Extract every line of the rows from the very start through the line containing "manufaktur menengah yang", inclusive, and reproduce them verbatim without the pictures.
:: Source material ::
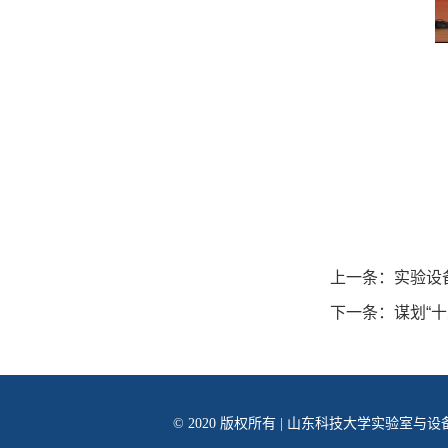
上一条：
实验设
下一条：
谋划“
© 2020 版权所有 | 山东科技大学实验室与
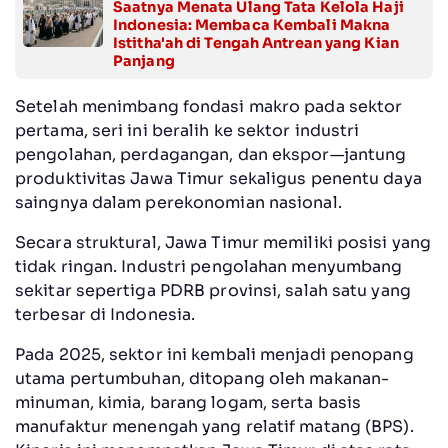
Saatnya Menata Ulang Tata Kelola Haji
Indonesia: Membaca Kembali Makna
Istitha'ah di Tengah Antrean yang Kian
Panjang
Setelah menimbang fondasi makro pada sektor
pertama, seri ini beralih ke sektor industri
pengolahan, perdagangan, dan ekspor—jantung
produktivitas Jawa Timur sekaligus penentu daya
saingnya dalam perekonomian nasional.
Secara struktural, Jawa Timur memiliki posisi yang
tidak ringan. Industri pengolahan menyumbang
sekitar sepertiga PDRB provinsi, salah satu yang
terbesar di Indonesia.
Pada 2025, sektor ini kembali menjadi penopang
utama pertumbuhan, ditopang oleh makanan-
minuman, kimia, barang logam, serta basis
manufaktur menengah yang relatif matang (BPS).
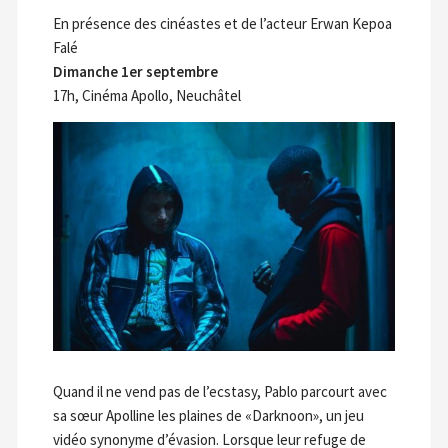
En présence des cinéastes et de l’acteur Erwan Kepoa
Falé
Dimanche 1er septembre
17h, Cinéma Apollo, Neuchâtel
Quand il ne vend pas de l’ecstasy, Pablo parcourt avec
sa sœur Apolline les plaines de «Darknoon», un jeu
vidéo synonyme d’évasion. Lorsque leur refuge de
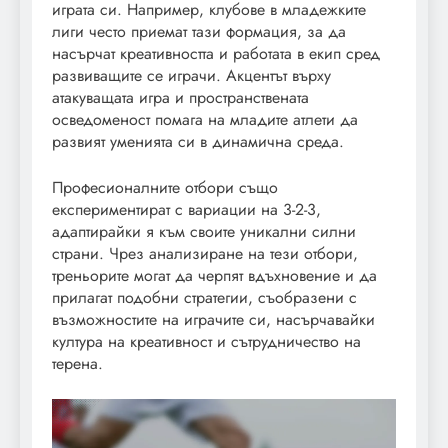
играта си. Например, клубове в младежките
лиги често приемат тази формация, за да
насърчат креативността и работата в екип сред
развиващите се играчи. Акцентът върху
атакуващата игра и пространствената
осведоменост помага на младите атлети да
развият уменията си в динамична среда.
Професионалните отбори също
експериментират с вариации на 3-2-3,
адаптирайки я към своите уникални силни
страни. Чрез анализиране на тези отбори,
треньорите могат да черпят вдъхновение и да
прилагат подобни стратегии, съобразени с
възможностите на играчите си, насърчавайки
култура на креативност и сътрудничество на
терена.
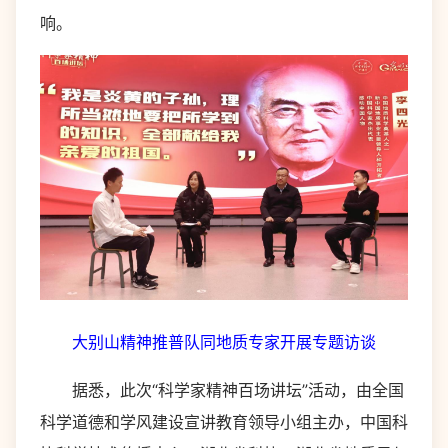
响。
大别山精神推普队同地质专家开展专题访谈
据悉，此次“科学家精神百场讲坛”活动，由全国
科学道德和学风建设宣讲教育领导小组主办，中国科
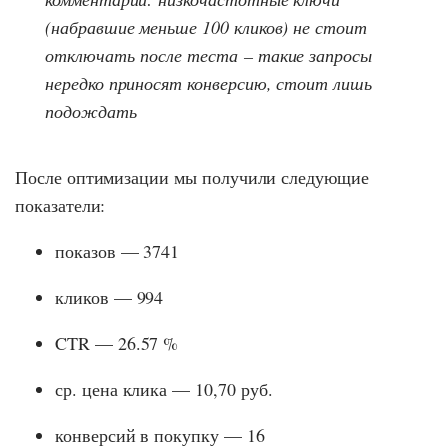
(набравшие меньше 100 кликов) не стоит
отключать после теста – такие запросы
нередко приносят конверсию, стоит лишь
подождать
После оптимизации мы получили следующие
показатели:
показов — 3741
кликов — 994
CTR — 26.57 %
ср. цена клика — 10,70 руб.
конверсий в покупку — 16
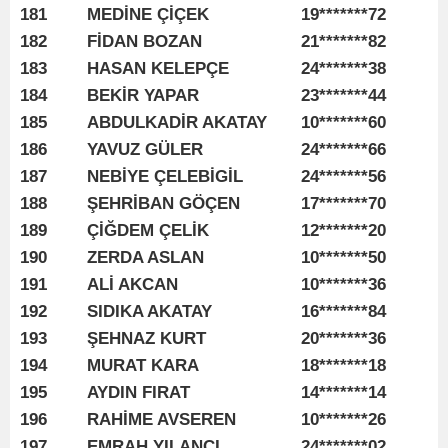
181
MEDİNE ÇİÇEK
19*******72
182
FİDAN BOZAN
21*******82
183
HASAN KELEPÇE
24*******38
184
BEKİR YAPAR
23*******44
185
ABDULKADİR AKATAY
10*******60
186
YAVUZ GÜLER
24*******66
187
NEBİYE ÇELEBİGİL
24*******56
188
ŞEHRİBAN GÖÇEN
17*******70
189
ÇİĞDEM ÇELİK
12*******20
190
ZERDA ASLAN
10*******50
191
ALİ AKCAN
10*******36
192
SIDIKA AKATAY
16*******84
193
ŞEHNAZ KURT
20*******36
194
MURAT KARA
18*******18
195
AYDIN FIRAT
14*******14
196
RAHİME AVSEREN
10*******26
197
EMRAH YILANCI
24*******02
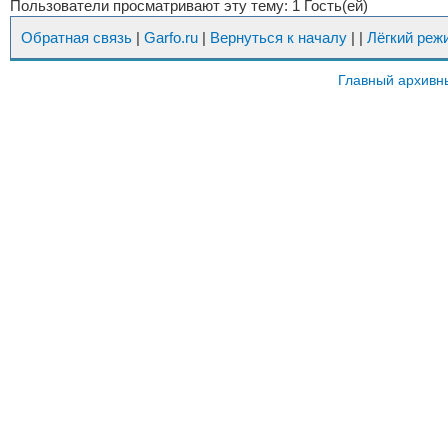
Пользователи просматривают эту тему: 1 Гость(ей)
Обратная связь
|
Garfo.ru
|
Вернуться к началу
|
|
Лёгкий реж
Главный архивн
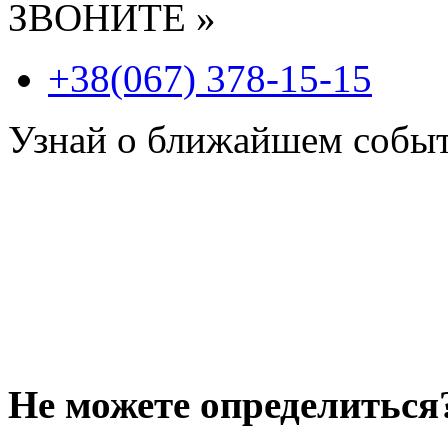
ЗВОНИТЕ »
+38(067) 378-15-15
Узнай о ближайшем собы
Не можете определиться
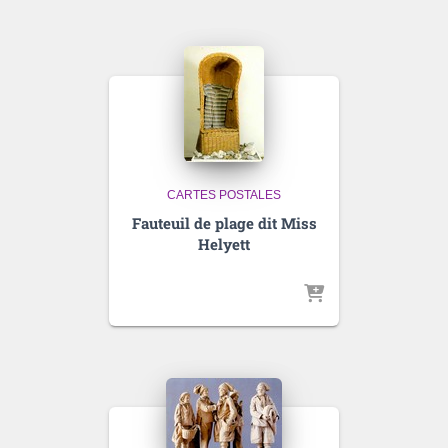
CARTES POSTALES
Fauteuil de plage dit Miss
Helyett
:::
> **Result of this exercise**:
上一条：
实验设
下一条：
谋划“
© 2020 版权所有 | 山东科技大学实验室与
Saatnya Menata Ulang Tata Kelola Haji
Indonesia: Membaca Kembali Makna
Istitha'ah di Tengah Antrean yang Kian
Panjang
Setelah menimbang fondasi makro pada sektor
pertama, seri ini beralih ke sektor industri
pengolahan, perdagangan, dan ekspor—jantung
produktivitas Jawa Timur sekaligus penentu daya
saingnya dalam perekonomian nasional.
Secara struktural, Jawa Timur memiliki posisi yang
tidak ringan. Industri pengolahan menyumbang
sekitar sepertiga PDRB provinsi, salah satu yang
terbesar di Indonesia.
Pada 2025, sektor ini kembali menjadi penopang
utama pertumbuhan, ditopang oleh makanan-
minuman, kimia, barang logam, serta basis
manufaktur menengah yang relatif matang (BPS).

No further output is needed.